1) Show that the pdf of $T$ is a one parameter exponential family.

2) Find the pdf of $Y = \frac{1}{(e^{2T} - 1)}$.

3) Verify that the pdf of $Y = 1/(e^{2t} - 1)$ integrates to $1$.

4) Find $E[Y]$.

I am pretty sure I have 1 and 2. For 1 with the exponential family, I have:

$$ g(\theta) = \sqrt{\frac{2}{\pi}}\theta,\qquad h(t) = \frac{e^{2t}}{(e^{2t}-1)^{3/2}} I_{[0,\infty]}(t), $$

and $$ \eta(\theta) = {\theta}^2,\qquad T(t) = \frac{-1}{2(e^{2t}-1)}. $$ For this my variables are: $g(\theta)$ for my function that depends on $theta$, $h(t)$ for my function that depends on t, $\eta(\theta)$ that is my exponential for $/theta$, and $T(t)$ for my exponential for t.

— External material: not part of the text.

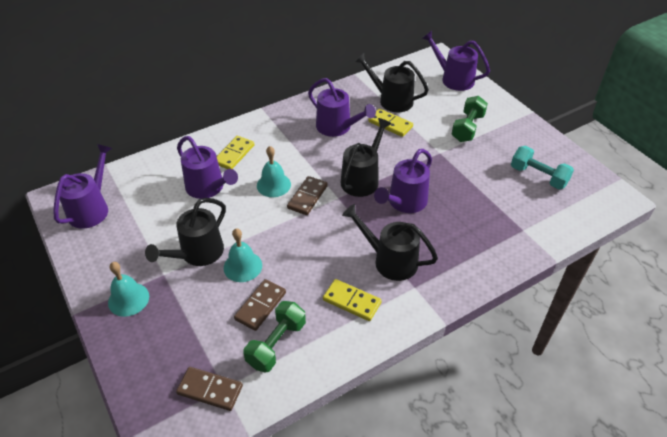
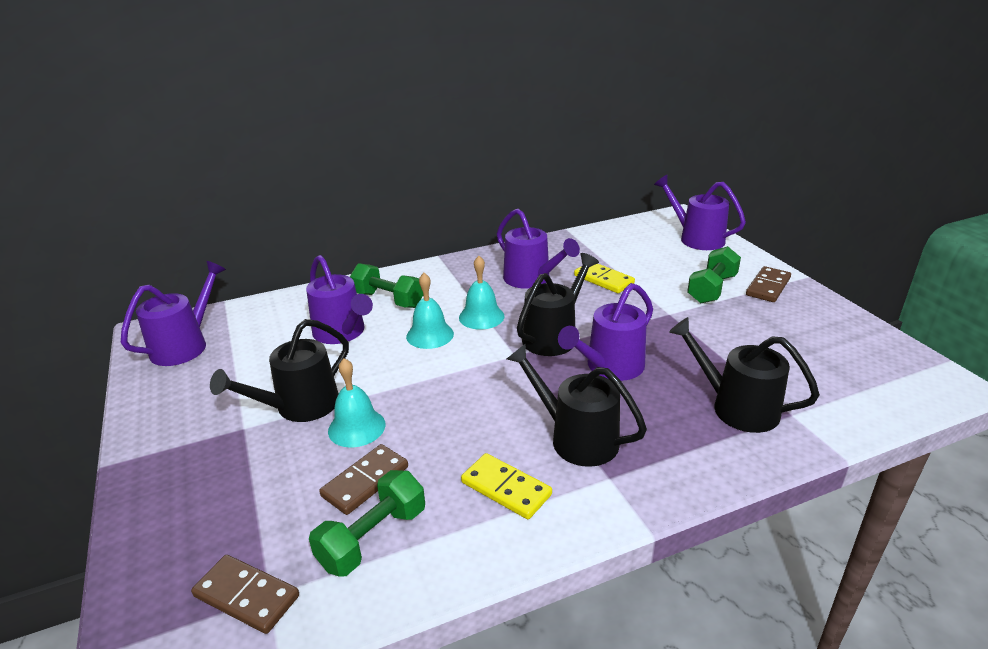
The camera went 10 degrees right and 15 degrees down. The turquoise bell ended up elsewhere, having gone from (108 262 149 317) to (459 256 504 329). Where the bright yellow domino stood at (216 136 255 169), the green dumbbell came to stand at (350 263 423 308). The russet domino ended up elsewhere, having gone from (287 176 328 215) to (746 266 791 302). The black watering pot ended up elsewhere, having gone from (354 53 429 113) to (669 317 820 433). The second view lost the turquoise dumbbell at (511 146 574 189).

For 2, I take my given in the value of $Y = \frac{1}{(e^{2T} - 1)}$ to get that $t = \frac{ln(\frac{1}{y}+1)}{2}$. Then I use these values and perform a transformation:

$ f(y\mid\theta) = \sqrt{\frac{2}{\pi}} \theta y^{3/2} e^{2t} \exp\left({\frac{{- y\theta}^2}{2}}\right)$ $|\frac{d}{dy}\frac{ln(\frac{1}{y}+1)}{2}|$

$= \sqrt{\frac{2}{\pi}} \theta y^{3/2} (\frac{1}{y} + 1) \exp\left({\frac{{- y\theta}^2}{2}}\right)$ $|\frac{d}{dy}\frac{ln(\frac{1}{y}+1)}{2}|$

$= \biggl \lbrace{\sqrt{\frac{2}{\pi}} \theta y^{1/2} \exp\left({\frac{{- y\theta}^2}{2}}\right) + \sqrt{\frac{2}{\pi}} \theta y^{3/2}\exp\left({\frac{{- y\theta}^2}{2}}\right)} \biggr \rbrace$ $|\frac{d}{dy}\frac{ln(\frac{1}{y}+1)}{2}|$

where $y > 0$ and $\theta > 0$. I am still not sure if this is exactly correct however. Am I missing something?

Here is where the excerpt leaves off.